### EXERCISES TO COMPLETE
**a)** Transcribe the part of the review of Agents that opens with the words containing "There are rumors" and closes with "a few episodes.".
**b)** Quote each sentence in the review of Agents that ends with a question mark.

So what happened this week? With at least a partial reveal completed for the only character I cared at all about, I’ve lost all interest in spending the 1 hour of TV time I get a night on Agents. Sky is boring. May is very interesting, but very one-dimensional. The rest of the crew…well, the less I know about Agent Perfect Fit Chinos and the Wonder Twins, the better. This was a surprising realization; because out of my Nerd Herd, I was the one championing this show, I was the one singing its praises from the rafters.
So what do they need to do to rekindle my interest (and hopefully gain the audience that they should have had in the first place)? Simply put; be a Marvel show. The comic does not operate in a vacuum where it’s all Secret Agent stuff and the heroes and villains never make appearances. No, there are frequent, if not constant, references and cameos. In order to make a sustainable audience, Marvel has to, at the very least, be able to draw in its core fan base. That means showing us the goods once in a while. Graviton was solid – I was excited about that and it turned out to be a good origin. The other no-name powered dudes; well they’re all dead, so no worrying about them.
There are rumors that Mike will end up being Deathlok; which would be fantastic – he’s a perfect fit for this show, being a rogue vigilante (or controlled by Centipede in this case). It also seems his injuries are lining up to be physically similar. Hell, his name’s even Mike (Peterson in this case instead of Collins; but artistic license, blah, blah, blah) and he’s African American. That would probably be enough to get me back for a few episodes.
But I have to care about the rest of the cast to make me stay. And that’s the bigger problem. Beyond Coulson, I just don’t. Maybe Skye’s big reveal this week will make her more likable? Probably not. It’ll just make her backstory more tragic, which doesn’t really help. I don’t need her to be more mopey or angry – then she just slips further into the template that Whedon established with Faith on BTVS. As for the rest of them. May just needs a nudge into two-dimensions to make me more interested in her. The rest I could care less about, a timely lab accident that fused them into a single vanilla-loving super lab rat, followed by an equally timely cargo door mishap while in flight would be a blessing.

### DATA EXTRACT
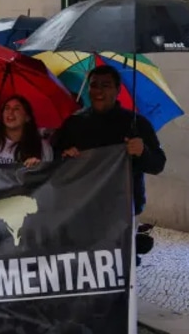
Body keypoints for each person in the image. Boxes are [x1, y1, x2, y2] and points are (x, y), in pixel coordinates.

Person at [51, 66, 166, 256]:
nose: (99, 91)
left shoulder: (137, 124)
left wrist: (142, 151)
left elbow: (158, 164)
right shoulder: (73, 124)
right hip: (80, 211)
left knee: (120, 271)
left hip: (122, 213)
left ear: (118, 89)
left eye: (106, 85)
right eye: (94, 85)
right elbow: (54, 161)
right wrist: (64, 156)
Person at [0, 95, 53, 166]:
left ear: (27, 117)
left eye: (16, 108)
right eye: (7, 108)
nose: (10, 112)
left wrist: (36, 169)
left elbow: (49, 176)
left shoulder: (42, 146)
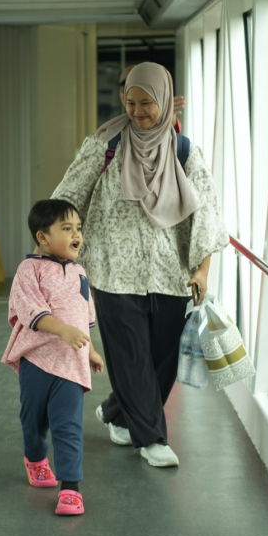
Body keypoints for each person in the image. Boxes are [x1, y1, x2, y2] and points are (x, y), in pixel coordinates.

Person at [51, 62, 228, 468]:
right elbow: (68, 195)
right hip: (113, 271)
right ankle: (152, 439)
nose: (137, 111)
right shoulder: (104, 145)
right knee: (131, 355)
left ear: (164, 101)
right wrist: (53, 248)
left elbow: (207, 215)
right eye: (130, 102)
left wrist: (202, 270)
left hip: (171, 273)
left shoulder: (185, 152)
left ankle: (118, 412)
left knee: (162, 359)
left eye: (147, 103)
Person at [2, 199, 105, 516]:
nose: (76, 235)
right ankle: (35, 458)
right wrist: (62, 331)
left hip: (72, 365)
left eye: (78, 228)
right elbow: (30, 311)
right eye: (67, 228)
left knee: (68, 426)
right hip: (37, 362)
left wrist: (90, 350)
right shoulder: (29, 270)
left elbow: (83, 316)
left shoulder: (80, 273)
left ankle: (71, 489)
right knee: (33, 421)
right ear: (42, 237)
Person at [119, 65, 185, 133]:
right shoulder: (115, 129)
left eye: (145, 103)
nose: (138, 111)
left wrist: (167, 116)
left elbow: (173, 133)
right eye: (124, 90)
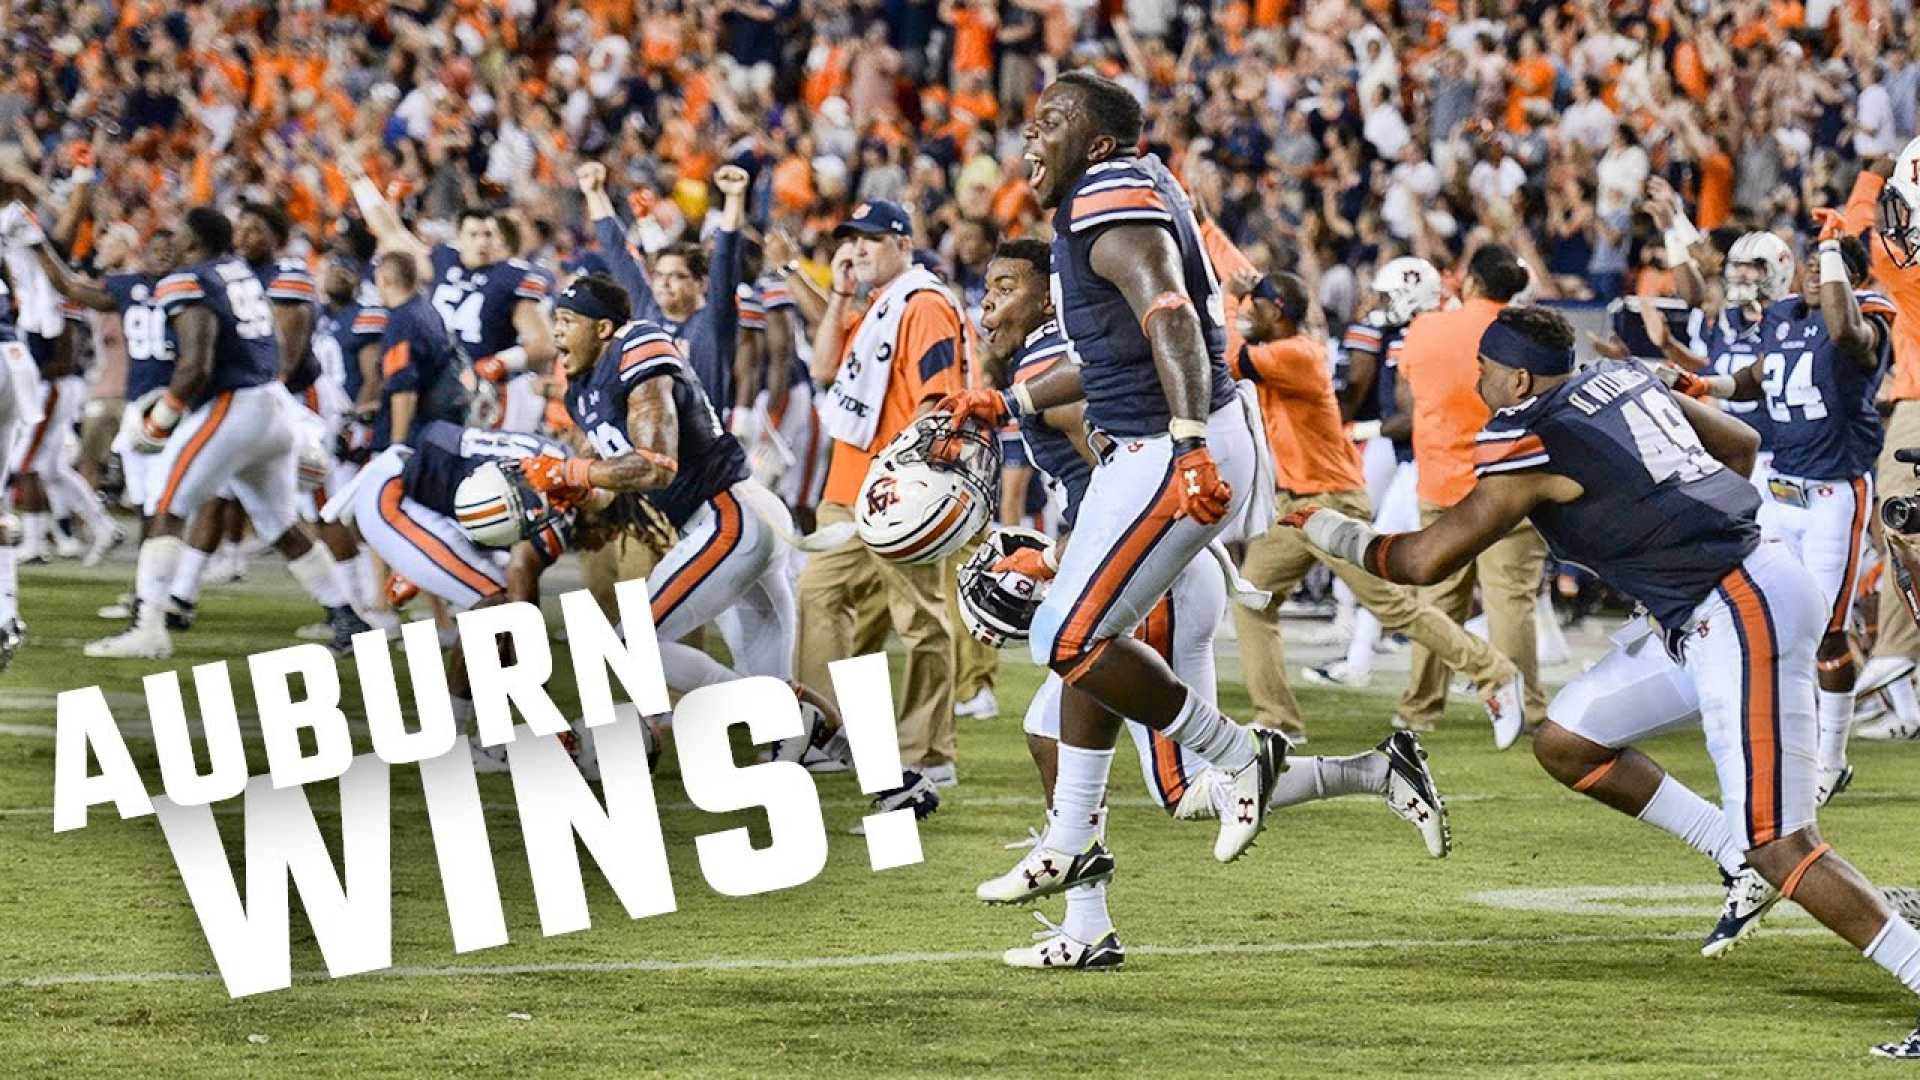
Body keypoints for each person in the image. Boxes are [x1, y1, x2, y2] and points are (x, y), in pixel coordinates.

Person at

### RESULTS OF THE EXERCISE
**a)**
There are rumors that Mike will end up being Deathlok; which would be fantastic – he’s a perfect fit for this show, being a rogue vigilante (or controlled by Centipede in this case). It also seems his injuries are lining up to be physically similar. Hell, his name’s even Mike (Peterson in this case instead of Collins; but artistic license, blah, blah, blah) and he’s African American. That would probably be enough to get me back for a few episodes.

**b)**
- So what happened this week?
- So what do they need to do to rekindle my interest (and hopefully gain the audience that they should have had in the first place)?
- Maybe Skye’s big reveal this week will make her more likable?